-- WHAT YOU HAVE TO DO --
Without the pictures, output the records below exactly as they are.

-- MATERIAL SUPPLIED --
::::

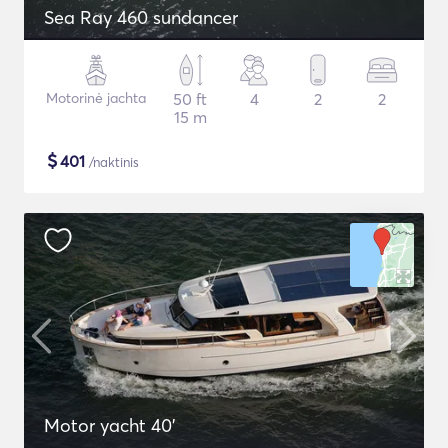
Sea Ray 460 sundancer
Motorinė jachta
50 ft
4
2
2
15 m
$
401
/naktinis
Motor yacht 40'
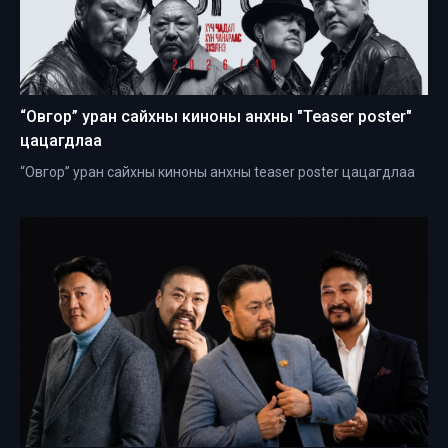
“Овгор” уран сайхны киноны анхны "Teaser poster"
цацагдлаа
“Овгор” уран сайхны киноны анхны teaser poster цацагдлаа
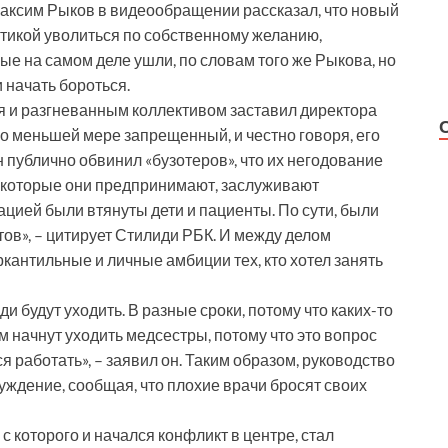
Максим Рыков в видеообращении рассказал, что новый
тикой уволиться по собственному желанию,
ые на самом деле ушли, по словам того же Рыкова, но
 начать бороться.
я и разгневанным коллективом заставил директора
 меньшей мере запрещенный, и честно говоря, его
н публично обвинил «бузотеров», что их негодование
, которые они предпринимают, заслуживают
цией были втянуты дети и пациенты. По сути, были
ов», – цитирует Стилиди РБК. И между делом
ркантильные и личные амбиции тех, кто хотел занять
 будут уходить. В разные сроки, потому что каких-то
м начнут уходить медсестры, потому что это вопрос
я работать», – заявил он. Таким образом, руководство
ждение, сообщая, что плохие врачи бросят своих
 с которого и начался конфликт в центре, стал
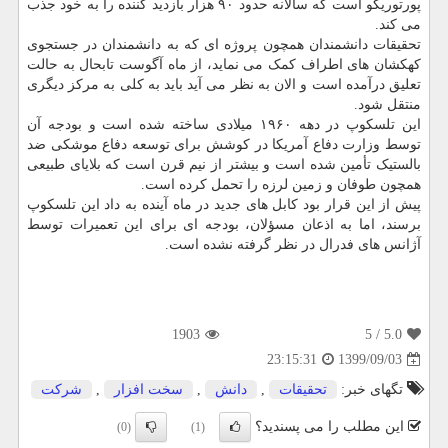
پورتوریکو است که سالانه حدود ۹۰ هزار بازدید کننده را به خود جذب
می کند.
تحقیقات دانشمندان همچون پروژه ای که به دانشمندان در جستجوی
کهکشان های اطراف کمک می نماید، از ماه آگوست تابحال به حالت
تعلیق درآمده است و الان به نظر می آید باید به کلی به مرکز دیگری
منتقل شود.
این تلسکوپ در دهه ۱۹۶۰ میلادی ساخته شده است و بودجه آن
توسط وزارت دفاع آمریکا در کوشش برای توسعه دفاع موشکی ضد
بالستیک تأمین شده است و بیشتر از نیم قرن است که بلایای طبیعی
همچون طوفان و زمین لرزه را تحمل کرده است.
پیش از این قرار بود کابل های جدید در ماه آینده به داد این تلسکوپ
برسند، اما به اذعان مسؤلان، بودجه ای برای این تعمیرات توسط
آژانس های فدرال در نظر گرفته نشده است.
1903
/ 5
5.0
1399/09/03
23:15:31
تگهای خبر:
تحقیقات
,
دانش
,
سخت افزار
,
شركت
این مطلب را می پسندید؟
(0)
(1)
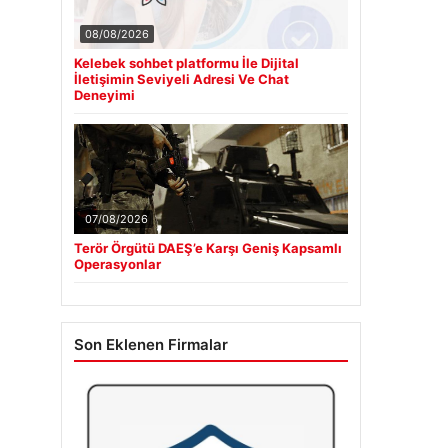
08/08/2026
Kelebek sohbet platformu İle Dijital
İletişimin Seviyeli Adresi Ve Chat
Deneyimi
07/08/2026
Terör Örgütü DAEŞ’e Karşı Geniş Kapsamlı
Operasyonlar
Son Eklenen Firmalar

::::

-- EXERCISE OUTPUT --
Sea Ray 460 sundancer
Motorinė jachta
50 ft
4
2
2
15 m
$
401
/naktinis
Motor yacht 40'
“Овгор” уран сайхны киноны анхны "Teaser poster"
цацагдлаа
“Овгор” уран сайхны киноны анхны teaser poster цацагдлаа
Максим Рыков в видеообращении рассказал, что новый
тикой уволиться по собственному желанию,
ые на самом деле ушли, по словам того же Рыкова, но
 начать бороться.
я и разгневанным коллективом заставил директора
 меньшей мере запрещенный, и честно говоря, его
н публично обвинил «бузотеров», что их негодование
, которые они предпринимают, заслуживают
цией были втянуты дети и пациенты. По сути, были
ов», – цитирует Стилиди РБК. И между делом
ркантильные и личные амбиции тех, кто хотел занять
 будут уходить. В разные сроки, потому что каких-то
м начнут уходить медсестры, потому что это вопрос
я работать», – заявил он. Таким образом, руководство
ждение, сообщая, что плохие врачи бросят своих
 с которого и начался конфликт в центре, стал
پورتوریکو است که سالانه حدود ۹۰ هزار بازدید کننده را به خود جذب
می کند.
تحقیقات دانشمندان همچون پروژه ای که به دانشمندان در جستجوی
کهکشان های اطراف کمک می نماید، از ماه آگوست تابحال به حالت
تعلیق درآمده است و الان به نظر می آید باید به کلی به مرکز دیگری
منتقل شود.
این تلسکوپ در دهه ۱۹۶۰ میلادی ساخته شده است و بودجه آن
توسط وزارت دفاع آمریکا در کوشش برای توسعه دفاع موشکی ضد
بالستیک تأمین شده است و بیشتر از نیم قرن است که بلایای طبیعی
همچون طوفان و زمین لرزه را تحمل کرده است.
پیش از این قرار بود کابل های جدید در ماه آینده به داد این تلسکوپ
برسند، اما به اذعان مسؤلان، بودجه ای برای این تعمیرات توسط
آژانس های فدرال در نظر گرفته نشده است.
1903
/ 5
5.0
1399/09/03
23:15:31
تگهای خبر:
تحقیقات
,
دانش
,
سخت افزار
,
شركت
این مطلب را می پسندید؟
(0)
(1)
08/08/2026
Kelebek sohbet platformu İle Dijital
İletişimin Seviyeli Adresi Ve Chat
Deneyimi
07/08/2026
Terör Örgütü DAEŞ’e Karşı Geniş Kapsamlı
Operasyonlar
Son Eklenen Firmalar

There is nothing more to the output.